What is hydrogen peroxide?

 

Hydrogen peroxide (H2O2) is a very pale blue liquid, slightly more viscous than water that appears colourless in dilute solution. It is a weak acid which has strong oxidising properties (2). Typically, a 35% (weight/weight) liquid H2O2 concentration is used for isolator system decontamination.

The oxidising capacity means that the hydrogen peroxide vapour disinfection process employs a free radical reaction mechanism to facilitate microbicidal action (Block, 2000). Free radicals are highly energetic atoms or molecules that possess an unpaired electron (the unpaired electron is compelled to exist in a paired state and will physically strip an electron from another compound to promote pairing). This ability makes the compound extremely effective against microbiological organisms. This is because there is no target site specificity on or within the microbial cell, which makes it very difficult for microorganisms to develop resistance to free radical attack (3).


An advantage of hydrogen peroxide is that it breaks down into relatively harmless components. Hydrogen peroxide decomposes (‘disproportionates’) exothermically into water and oxygen gas spontaneously, through the following equation (4):


2 H2O2 → 2 H2O + O2 


Hydrogen peroxide vapour has proven biological efficacy against a wide range of micro-organisms including bacterial endospores, mycobacteria, vegetative bacteria, viruses and fungi (5). 



What is a vapour?


The term vapour is used because they are evaporated by flash evaporation and are therefore condensable vapours - not a true gases. The process whereby the vapour is distributed to all surfaces within the isolator is called 'micro-condensation'. This is a form of molecule distribution and relates to the gas-to-liquid chemical transition phase (6).

 


Sterilisation or disinfection?

Isolators are said to ‘disinfect’, ‘decontaminate’, or 'sanitise' rather than 'sterilise' because absolute sterility cannot be demonstrated. Disinfection, in this context, is the reduction of a number of microorganisms within the clean environment, as demonstrated through the use of biological indicators in validation studies. 

 


The decontamination process

 

To sanitise an isolator, several essential steps are required. We’ll illustrate using hydrogen peroxide as the starting disinfectant.


Preparing the isolator or gassing port

Isolator systems either consist of an isolator or an isolator linked to a gassing port. The advantage of the gassing port is that the sanitisation time will be faster as the surface area of the port is considerably smaller than that of the isolator. The objective with either is to sanitise the load.

To produce the vapour for the sanitisation process, a gas generator is required. Because hydrogen peroxide in the passive state is very poor at diffusion, the function of the gas generator is to heat the vapour and then for the port to actively distribute the vapour via a distribution nozzle. The function of the nozzle is to prevent hot spots arising from an uneven distribution of the gas. The dosage of the disinfectant is controlled by the gas generator, providing a controlled volume of the disinfectant. 
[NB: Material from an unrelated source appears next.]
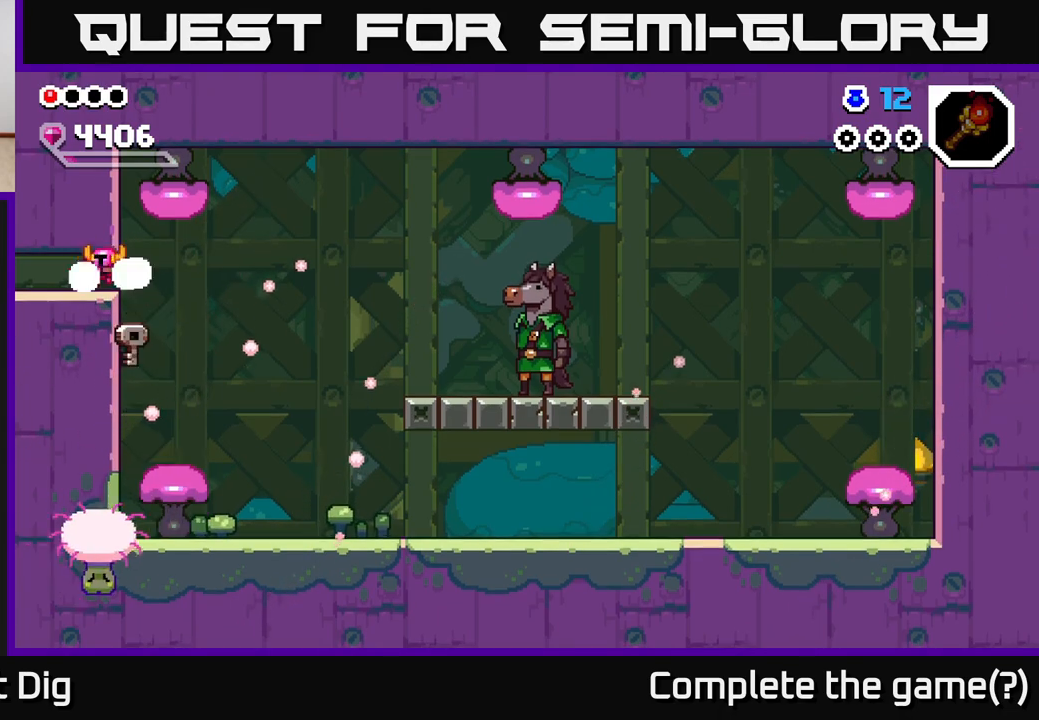
{"buttons": [], "left_stick": "left", "right_stick": "center", "events": []}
When loading an isolator or the port, the presentation of surfaces to the disinfection process is extremely important. Material loads often rely on point contact support, via wire racking or hangers, to assure exposure to the disinfection agent.
 

Sanitisation cycle

The sanitisation process occurs by an aqueous solution of hydrogen peroxide being evaporated in such a way as to produce the same weight ratio in the vapour phase as in the source liquid (starting with 35% w/v of hydrogen peroxide, which is evaporated into the heated carrier gas stream to produce hydrogen peroxide concentrations at level above that established at the Operational Qualification and Performance Qualification stages). This vapour is transported to the chamber to be bio-decontaminated in a heated carrier gas (initially sterile compressed air). Vapours from the chamber are returned to the gas generator where further quantities of the aqueous solution are evaporated.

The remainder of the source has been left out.